Dataset excerpts:
****************************************
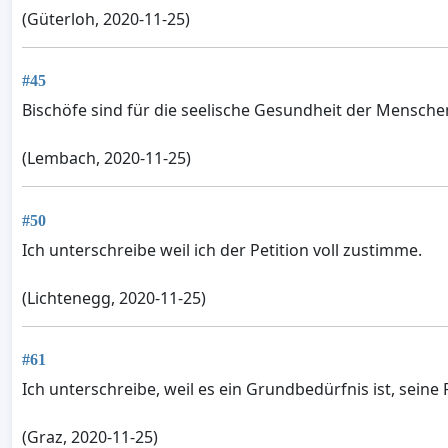
(Güterloh, 2020-11-25)
#45
Bischöfe sind für die seelische Gesundheit der Mensche
(Lembach, 2020-11-25)
#50
Ich unterschreibe weil ich der Petition voll zustimme.
(Lichtenegg, 2020-11-25)
#61
Ich unterschreibe, weil es ein Grundbedürfnis ist, sein
(Graz, 2020-11-25)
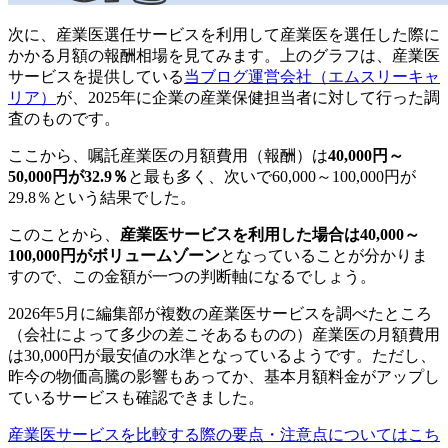
次に、産業医選任サービスを利用して産業医を選任した際に
かかる月額の報酬相場を見てみます。
上のグラフは、産業医
サービスを提供している
当ブログ運営会社（エムスリーキャ
リア）
が、2025年に企業の産業保健担当者に対して行った調
査のものです。
ここから、嘱託産業医の月額費用（報酬）は
40,000円～
50,000円が32.9％
と最も多く、次いで60,000～100,000円が
29.8％という結果でした。
このことから、
産業医サービスを利用した場合は40,000～
100,000円がボリュームゾーン
となっていることが分かりま
すので、この金額が一つの判断軸になるでしょう。
2026年5月に編集部が複数の産業医サービスを調べたところ
（会社によって多少の差こそあるものの）産業医の月額費用
は30,000円が最安値の水準となっているようです。ただし、
昨今の物価高騰の影響もあってか、基本月額料金がアップし
ているサービスも確認できました
。
産業医サービスを比較する際の要点・注意点についてはこち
****************************************
Which lines in the data hold the string "unterschreibe"? Copy each of them.

▶ _OUTPUT OF THE TASK_:
Ich unterschreibe weil ich der Petition voll zustimme.
Ich unterschreibe, weil es ein Grundbedürfnis ist, sein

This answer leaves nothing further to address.